### Task goal
Return all of the entries exactly, but do not include the pictures.
==== Input material ====
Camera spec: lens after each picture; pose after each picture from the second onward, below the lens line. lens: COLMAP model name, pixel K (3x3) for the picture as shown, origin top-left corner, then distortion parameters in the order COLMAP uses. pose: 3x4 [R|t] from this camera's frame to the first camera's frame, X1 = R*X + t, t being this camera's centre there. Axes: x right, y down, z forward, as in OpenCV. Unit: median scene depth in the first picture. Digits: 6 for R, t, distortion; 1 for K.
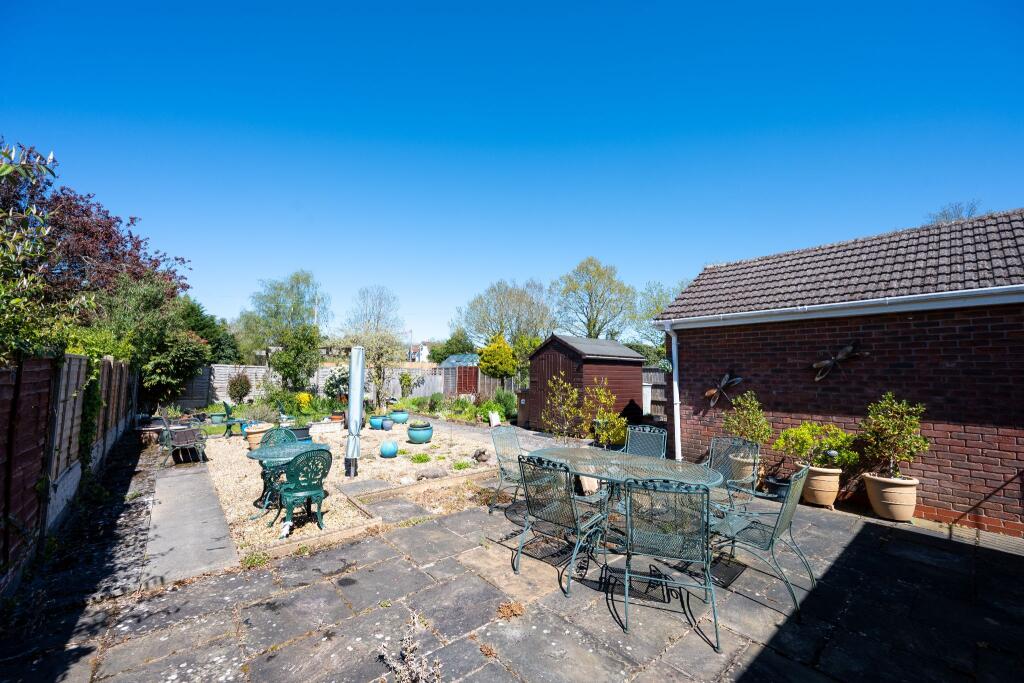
lens RADIAL K [[403.4, 0, 512.0], [0, 403.4, 341.5], [0, 0, 1]] dist [0.000279, 0.000040]
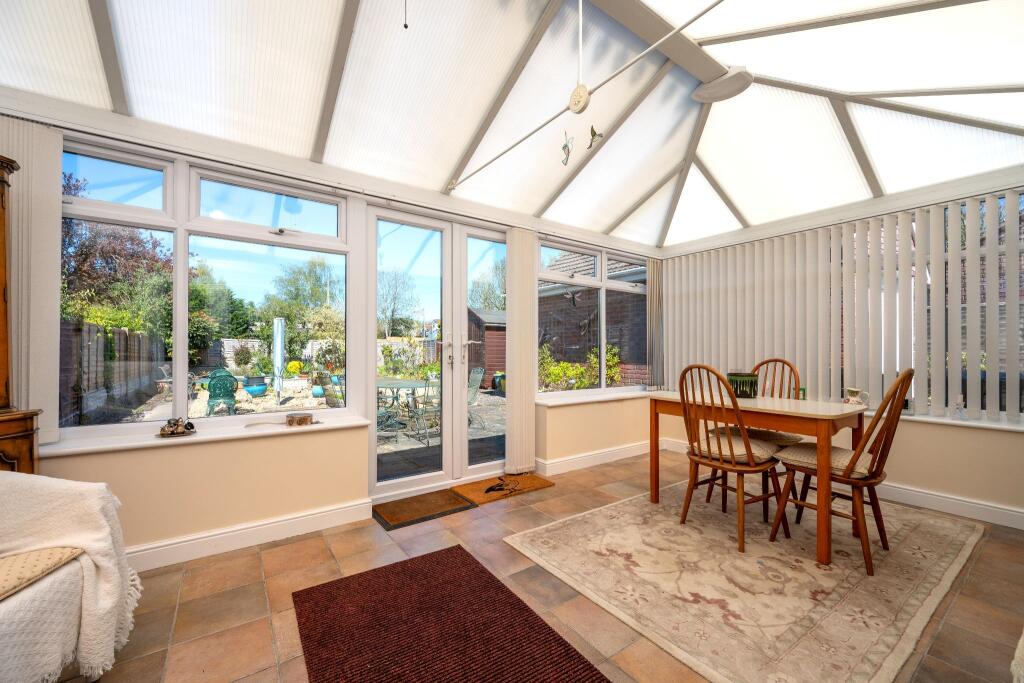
lens RADIAL K [[410.0, 0, 510.5], [0, 410.0, 355.4], [0, 0, 1]] dist [-0.000209, -0.000037]
pose [[0.995867, -0.012808, -0.089916, 0.262030], [0.020760, 0.995898, 0.088068, 0.015734], [0.088419, -0.089571, 0.992048, -0.182217]]
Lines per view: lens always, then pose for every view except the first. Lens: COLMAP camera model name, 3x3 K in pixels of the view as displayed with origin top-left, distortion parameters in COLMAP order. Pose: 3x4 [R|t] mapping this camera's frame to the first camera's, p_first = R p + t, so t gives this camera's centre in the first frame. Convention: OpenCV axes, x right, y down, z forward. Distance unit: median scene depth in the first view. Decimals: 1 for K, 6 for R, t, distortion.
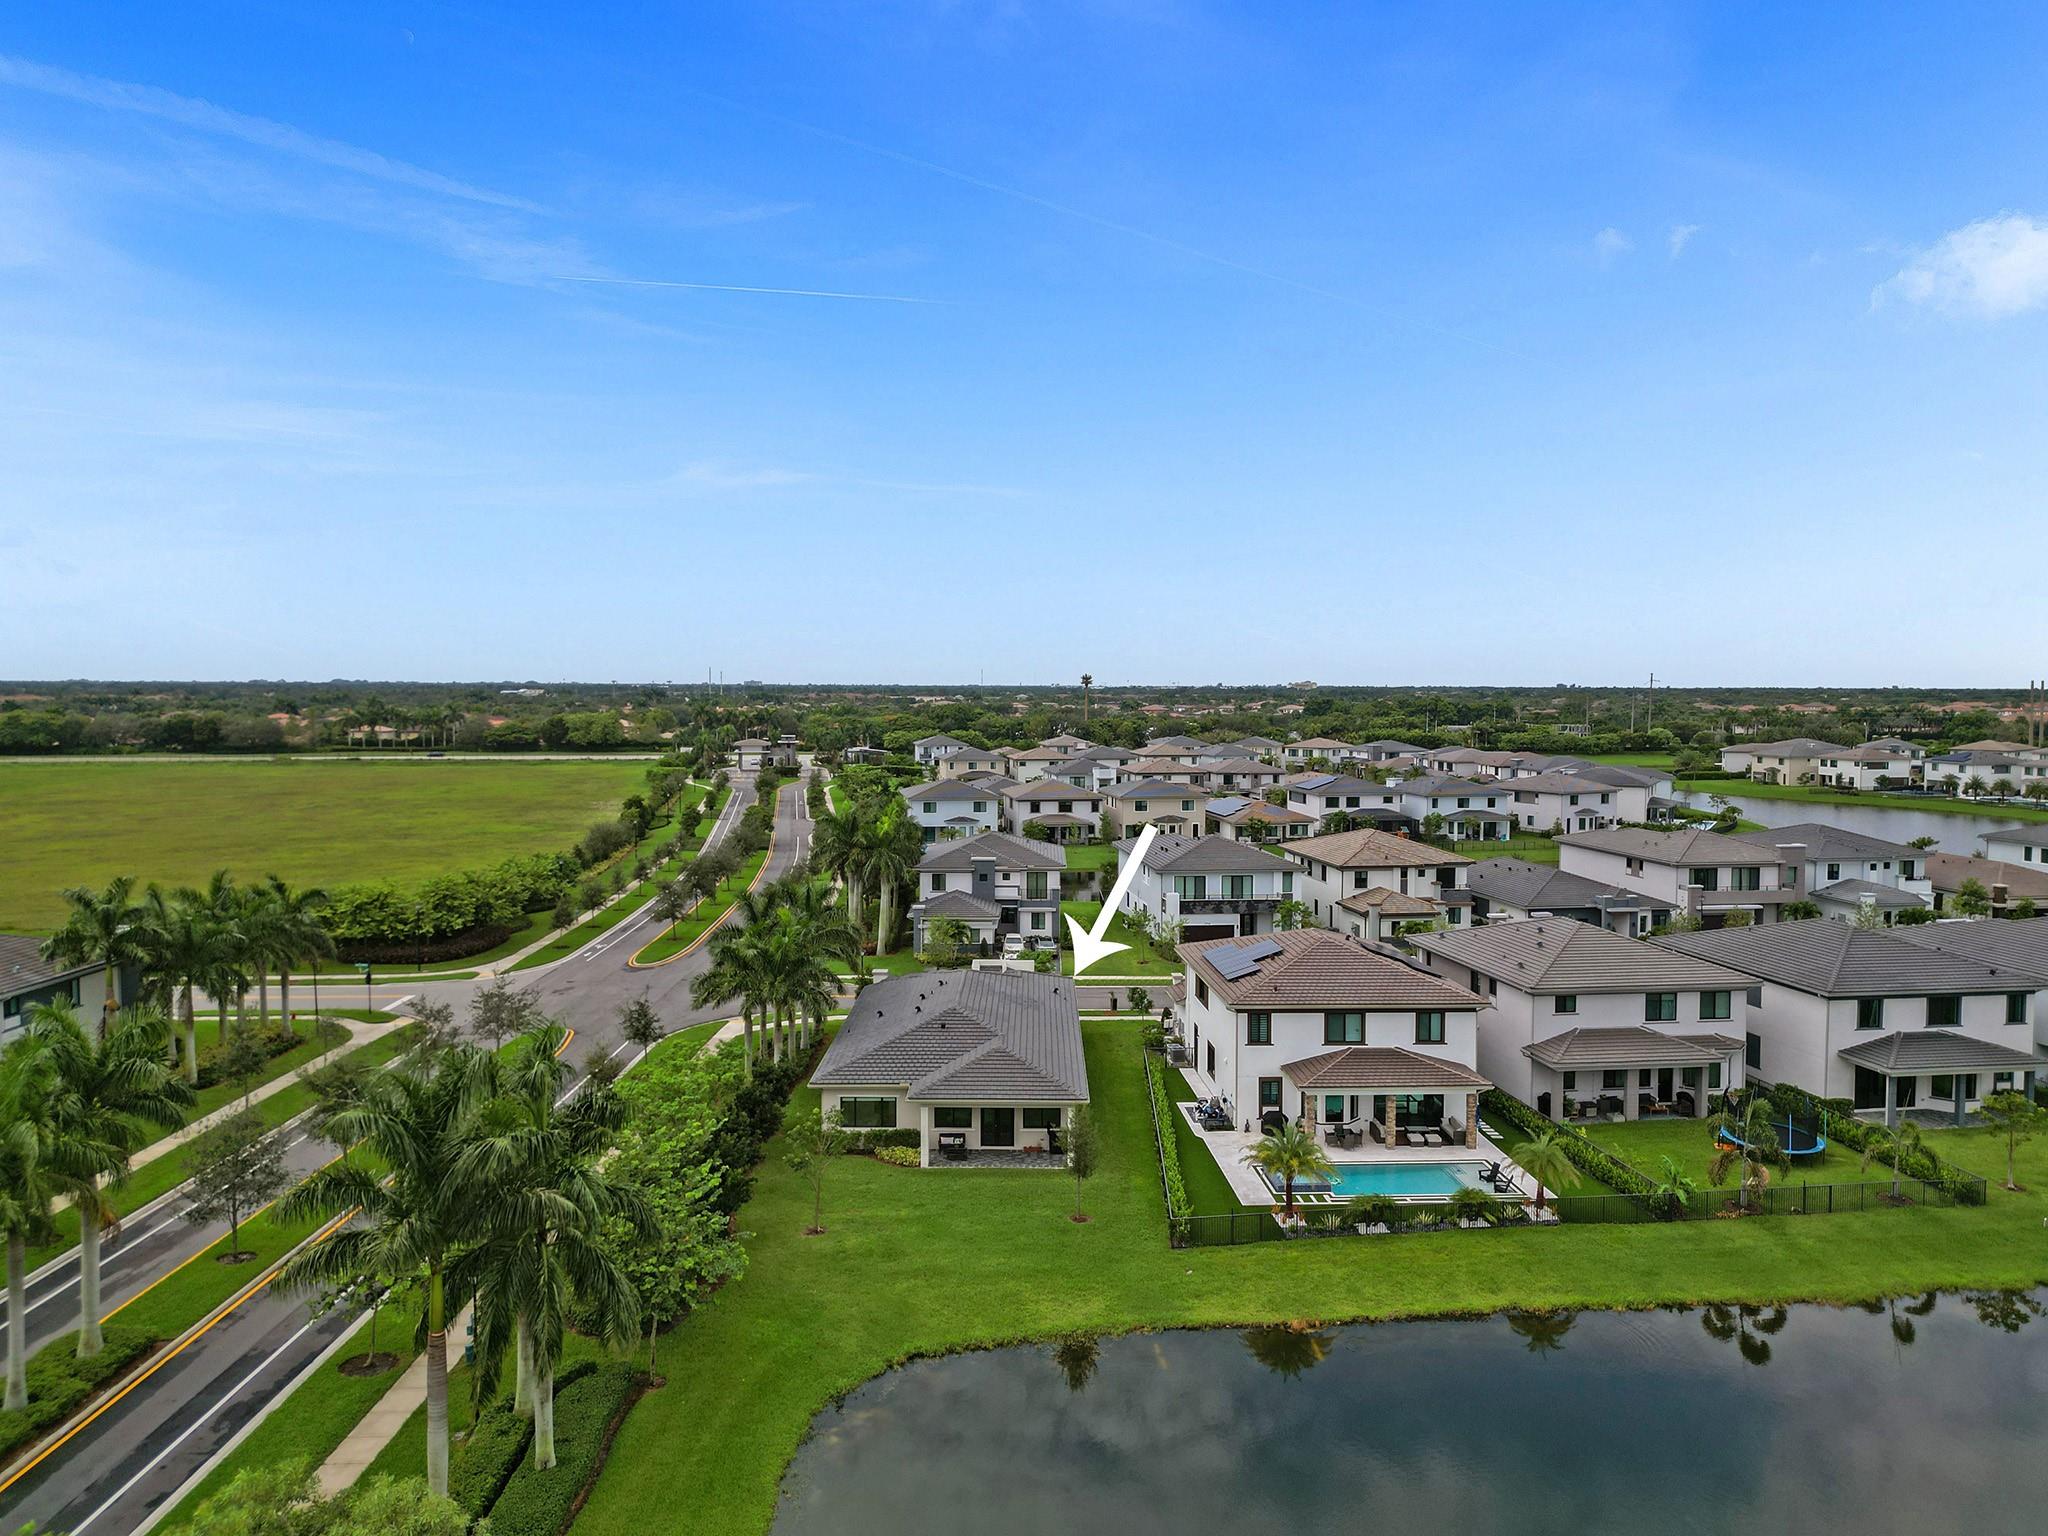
lens RADIAL K [[1407.4, 0, 1012.2], [0, 1407.4, 746.2], [0, 0, 1]] dist [0.037485, -0.029402]
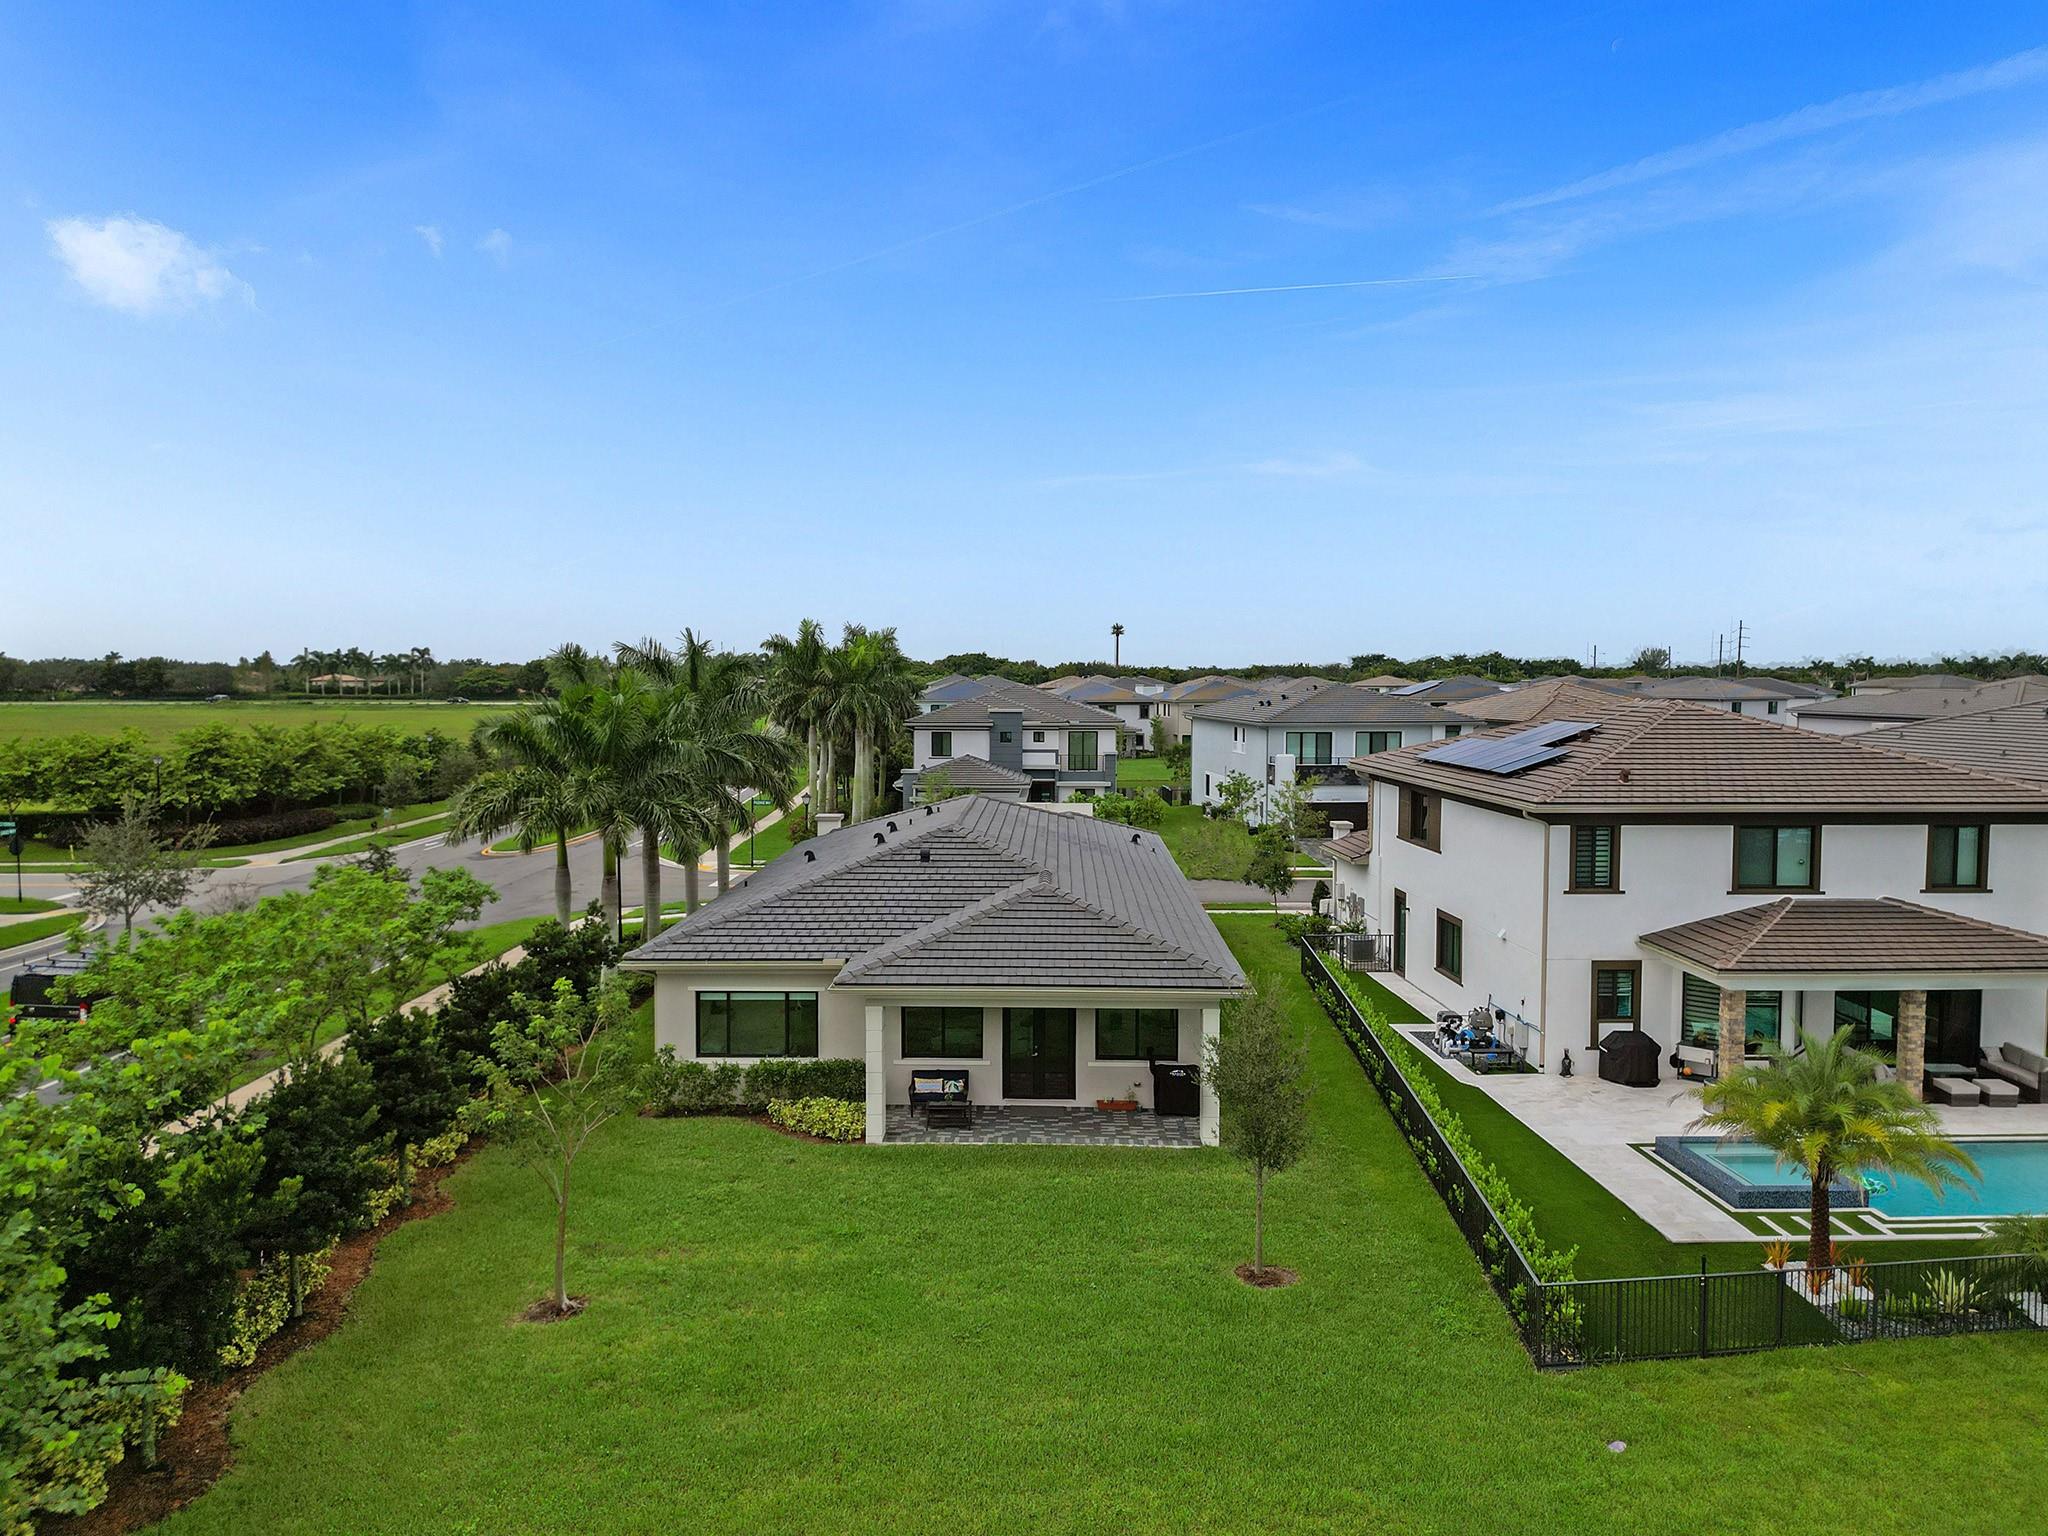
lens RADIAL K [[1407.4, 0, 1013.2], [0, 1407.4, 771.7], [0, 0, 1]] dist [0.037485, -0.029402]
pose [[0.999897, 0.000574, -0.014345, -0.011851], [-0.000256, 0.999753, 0.022215, 0.161112], [0.014354, -0.022209, 0.999650, 0.525816]]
====
### Output of the task
Camera spec: lens after each picture; pose after each picture from the second onward, below the lens line. lens: COLMAP model name, pixel K (3x3) for the picture as shown, origin top-left corner, then distortion parameters in the order COLMAP uses. pose: 3x4 [R|t] from this camera's frame to the first camera's frame, X1 = R*X + t, t being this camera's centre there. Axes: x right, y down, z forward, as in OpenCV. Unit: median scene depth in the first picture. Digits: 6 for R, t, distortion; 1 for K.
lens RADIAL K [[403.4, 0, 512.0], [0, 403.4, 341.5], [0, 0, 1]] dist [0.000279, 0.000040]
lens RADIAL K [[410.0, 0, 510.5], [0, 410.0, 355.4], [0, 0, 1]] dist [-0.000209, -0.000037]
pose [[0.995867, -0.012808, -0.089916, 0.262030], [0.020760, 0.995898, 0.088068, 0.015734], [0.088419, -0.089571, 0.992048, -0.182217]]
Lines per view: lens always, then pose for every view except the first. Lens: COLMAP camera model name, 3x3 K in pixels of the view as displayed with origin top-left, distortion parameters in COLMAP order. Pose: 3x4 [R|t] mapping this camera's frame to the first camera's, p_first = R p + t, so t gives this camera's centre in the first frame. Convention: OpenCV axes, x right, y down, z forward. Distance unit: median scene depth in the first view. Decimals: 1 for K, 6 for R, t, distortion.
lens RADIAL K [[1407.4, 0, 1012.2], [0, 1407.4, 746.2], [0, 0, 1]] dist [0.037485, -0.029402]
lens RADIAL K [[1407.4, 0, 1013.2], [0, 1407.4, 771.7], [0, 0, 1]] dist [0.037485, -0.029402]
pose [[0.999897, 0.000574, -0.014345, -0.011851], [-0.000256, 0.999753, 0.022215, 0.161112], [0.014354, -0.022209, 0.999650, 0.525816]]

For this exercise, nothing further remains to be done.